BOSTON (AP) — The board overseeing the Boston-area’s beleaguered public transit system voted Wednesday to offer free fares for one day and discounts for monthly pass holders as a goodwill gesture to commuters who endured massive breakdowns during a brutal stretch of winter weather.

Under the two-part plan approved unanimously, cash customers on the Massachusetts Bay Transportation Authority would be able to ride free for one day — April 24 — on all modes of transportation including trolleys, buses and commuter rail trains.

The second part of the plan calls for a 15 percent discount on purchases of monthly MBTA passes during the month of May.

The cost to the agency of both plans was estimated at $5 million.

The MBTA, the nation’s oldest public transit system, was beset by equipment failures during the spate of storms that dropped more than 100 inches of snow on parts of the region during a six-week period starting at the end of January, resulting in delayed and canceled trains on both rapid transit and commuter rail lines. The entire system was forced to shut down for more than 24 hours following one storm.

“The people who used the system experienced extraordinary frustration,” said Stephanie Pollack, the state’s secretary of transportation and a member of the seven-member MassDOT board.

The goal in compensating riders, Pollack said, wasn’t simply about money.

“It’s how do we thank our customer and rebuild faith?” she said.

MBTA officials outlined several options for board members last week, ranging from a full week of free fares — which was projected to cost $6 million in lost revenue — to offering selected refunds or allowing monthly passes that were purchased for February to be reused in another month.

The system was under no legal obligation to reimburse passengers.
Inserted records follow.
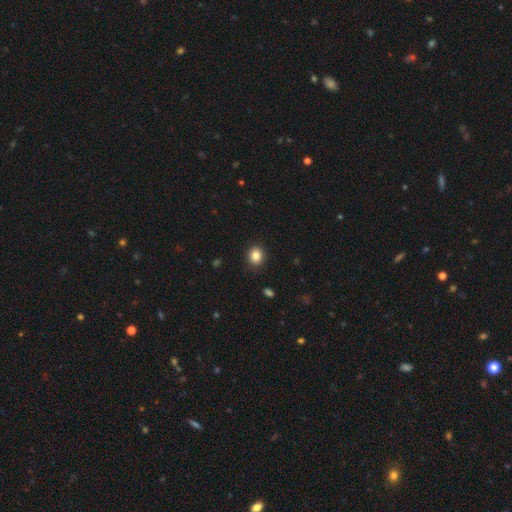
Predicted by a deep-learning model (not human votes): smooth_or_featured: smooth (p=0.85) [alt: star or artifact p=0.10]
how_rounded: round (p=0.68) [alt: in between p=0.31]
merging: none (p=0.90) [alt: minor disturbance p=0.07]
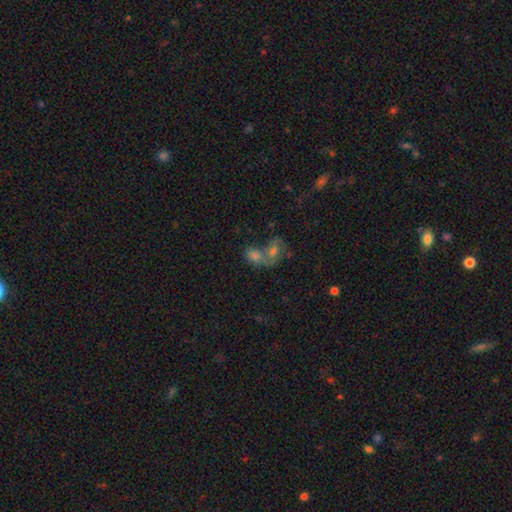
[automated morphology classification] Smooth or featured?
  - smooth: 53% *
  - featured or disk: 29%
  - star or artifact: 19%
How rounded?
  - in between: 59% *
  - round: 38%
  - cigar-shaped: 3%
Merging?
  - merger: 68% *
  - none: 21%
  - minor disturbance: 6%
  - major disturbance: 5%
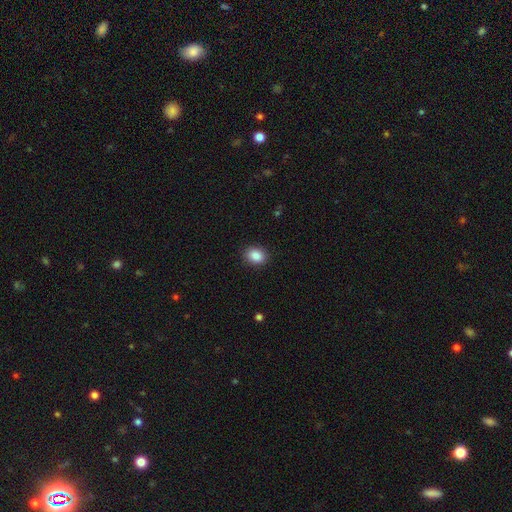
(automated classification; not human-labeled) Morphology: type=smooth (88%); roundness=in between (60%); merging=none (89%).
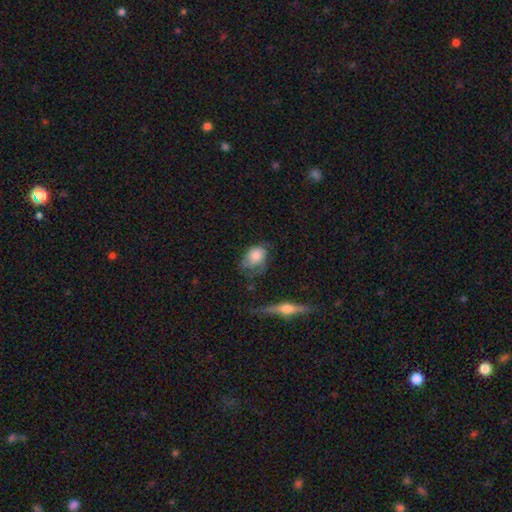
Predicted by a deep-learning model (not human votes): Smooth or featured?
  - smooth: 72% *
  - featured or disk: 20%
  - star or artifact: 8%
How rounded?
  - in between: 75% *
  - round: 23%
  - cigar-shaped: 2%
Merging?
  - minor disturbance: 37% *
  - none: 35%
  - major disturbance: 23%
  - merger: 5%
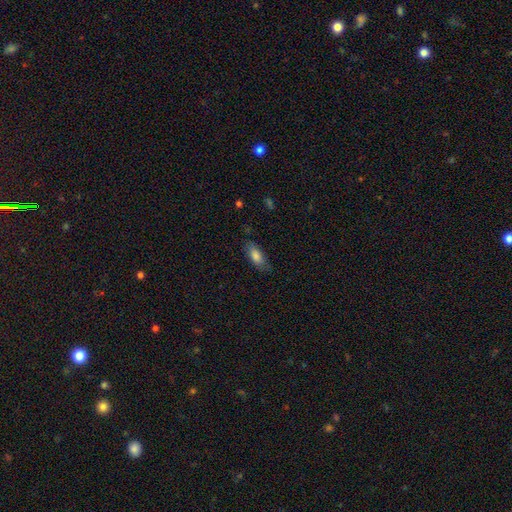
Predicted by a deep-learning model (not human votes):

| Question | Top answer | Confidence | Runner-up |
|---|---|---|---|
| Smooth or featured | smooth | 80% | featured or disk (13%) |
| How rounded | in between | 78% | cigar-shaped (20%) |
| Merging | none | 74% | minor disturbance (20%) |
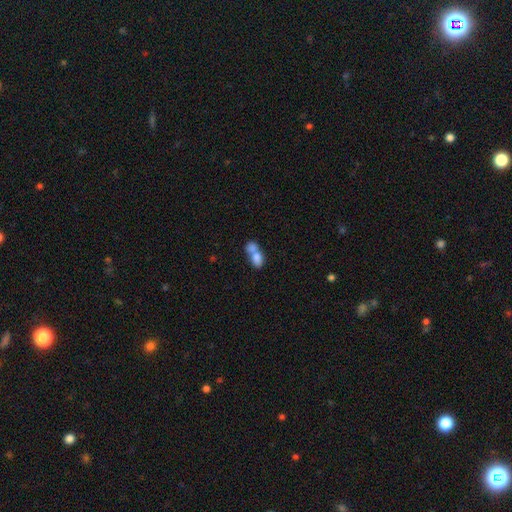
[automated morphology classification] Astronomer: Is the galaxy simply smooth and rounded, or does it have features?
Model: smooth — 78%.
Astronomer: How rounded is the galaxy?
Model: in between — 76%.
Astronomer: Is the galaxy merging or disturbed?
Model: merger — 73%.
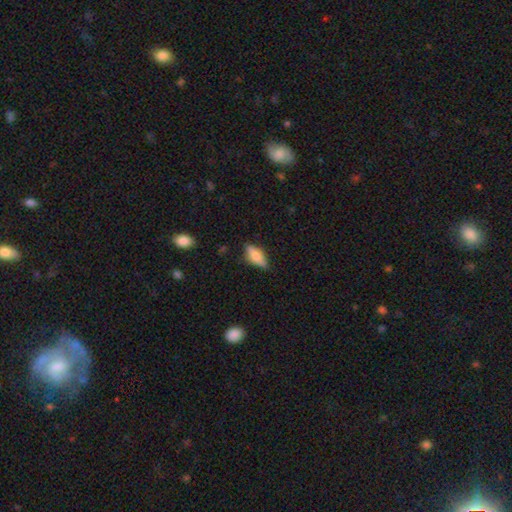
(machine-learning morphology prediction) Smooth or featured? Predicted: smooth (p=0.64). How rounded? Predicted: in between (p=0.76). Merging? Predicted: none (p=0.72).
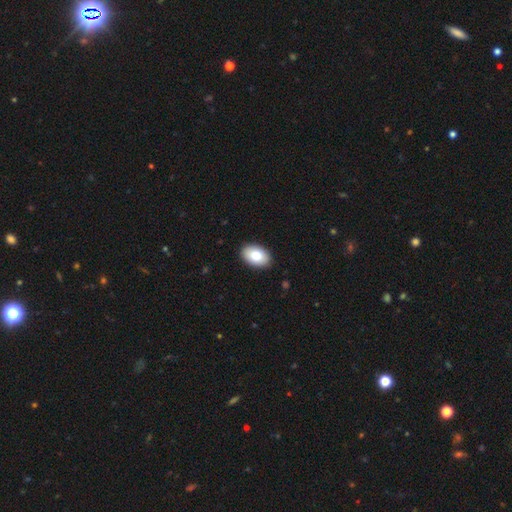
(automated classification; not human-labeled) Smooth or featured? Predicted: smooth (p=0.82). How rounded? Predicted: in between (p=0.91). Merging? Predicted: none (p=0.90).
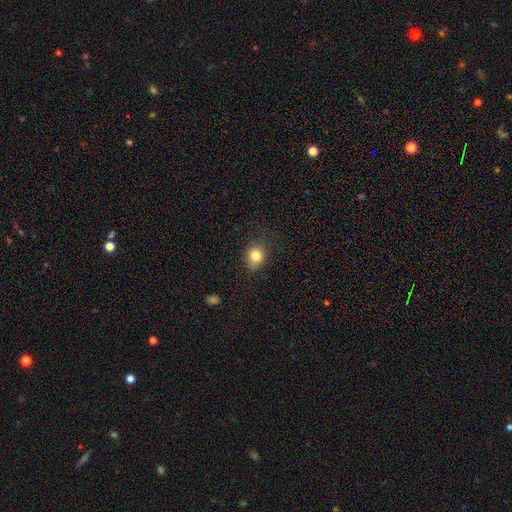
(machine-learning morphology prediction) A smooth galaxy with no disk features (81%) that is round (52%). Merging: none (76%).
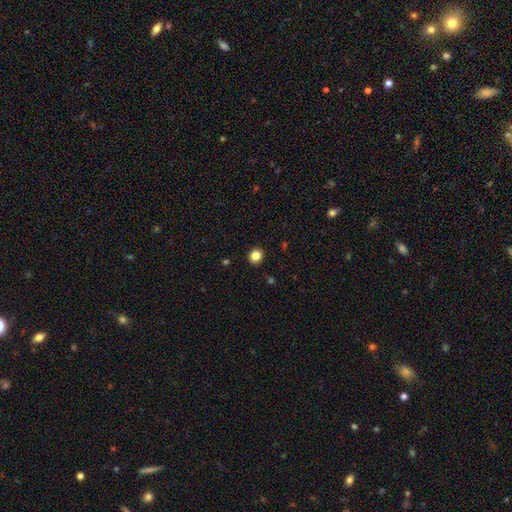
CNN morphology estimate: Smooth or featured?
  - smooth: 85% *
  - star or artifact: 11%
  - featured or disk: 5%
How rounded?
  - round: 85% *
  - in between: 14%
  - cigar-shaped: 1%
Merging?
  - none: 92% *
  - minor disturbance: 5%
  - major disturbance: 2%
  - merger: 1%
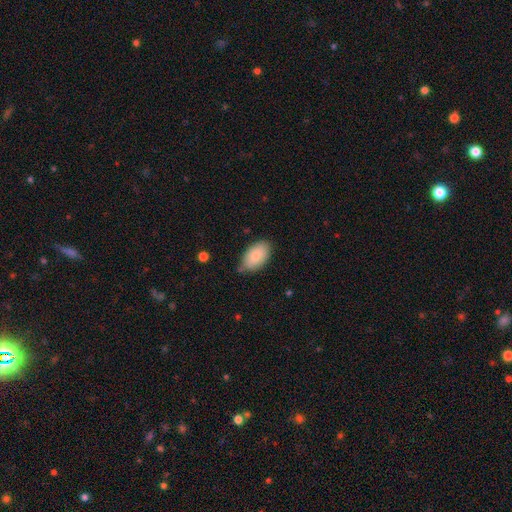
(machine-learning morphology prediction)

Board members and state transportation officials had initially appeared divided on whether to offer refunds or future discounts. Some believed financial compensation would help restore the public’s confidence in the MBTA, but others worried the cost would only divert scarce resources away from fixing deep-rooted problems with the system, or establish an unwanted precedent.

“This doesn’t set a precedent,” said board chairman John Jenkins of the plan approved Wednesday.

“We’re thanking you and we want you back,” Jenkins said of passengers.

Gov. Charlie Baker has asked a panel of experts to report back to him by the end of this month on long-term solutions for the problems plaguing the transit system. The MBTA has also asked officials from other transit system, including Chicago, Philadelphia and Toronto, to review the T’s storm response and compare to how their own systems have handled severe winter weather.

The independent Massachusetts Taxpayers Foundation, in a report released Wednesday, said the MBTA’s financial and managerial problems were so overwhelming that no relatively simple fix would help. The business-backed group urged lawmakers to hold off on providing more money to the agency until a comprehensive plan was in place to address a widening gap between operating expenses and revenues.

“We know the T is broken, but we don’t know just how broken,” said the foundation’s president, Eileen McAnneny. “We also know that past reform efforts have not brought stability.”